Collected data entries
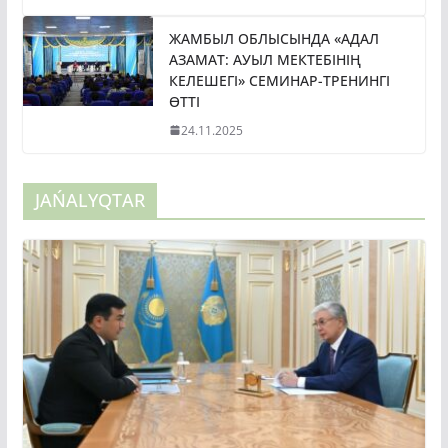
ЖАМБЫЛ ОБЛЫСЫНДА «АДАЛ
АЗАМАТ: АУЫЛ МЕКТЕБІНІҢ
КЕЛЕШЕГІ» СЕМИНАР-ТРЕНИНГІ
ӨТТІ
24.11.2025
JAŃALYQTAR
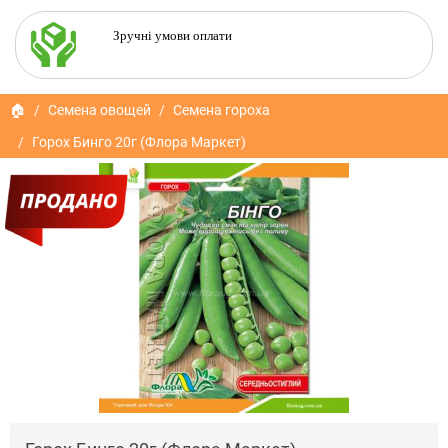
Зручні умови оплати
🏠
Семена овощей
Семена гороха
Горох Бинго 20г (Флора Маркет)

### Task prompt
Every record gets retyped exactly; no picture goes into the copy.

### Solution for this task
ЖАМБЫЛ ОБЛЫСЫНДА «АДАЛ
АЗАМАТ: АУЫЛ МЕКТЕБІНІҢ
КЕЛЕШЕГІ» СЕМИНАР-ТРЕНИНГІ
ӨТТІ
24.11.2025
JAŃALYQTAR
Зручні умови оплати
🏠
Семена овощей
Семена гороха
Горох Бинго 20г (Флора Маркет)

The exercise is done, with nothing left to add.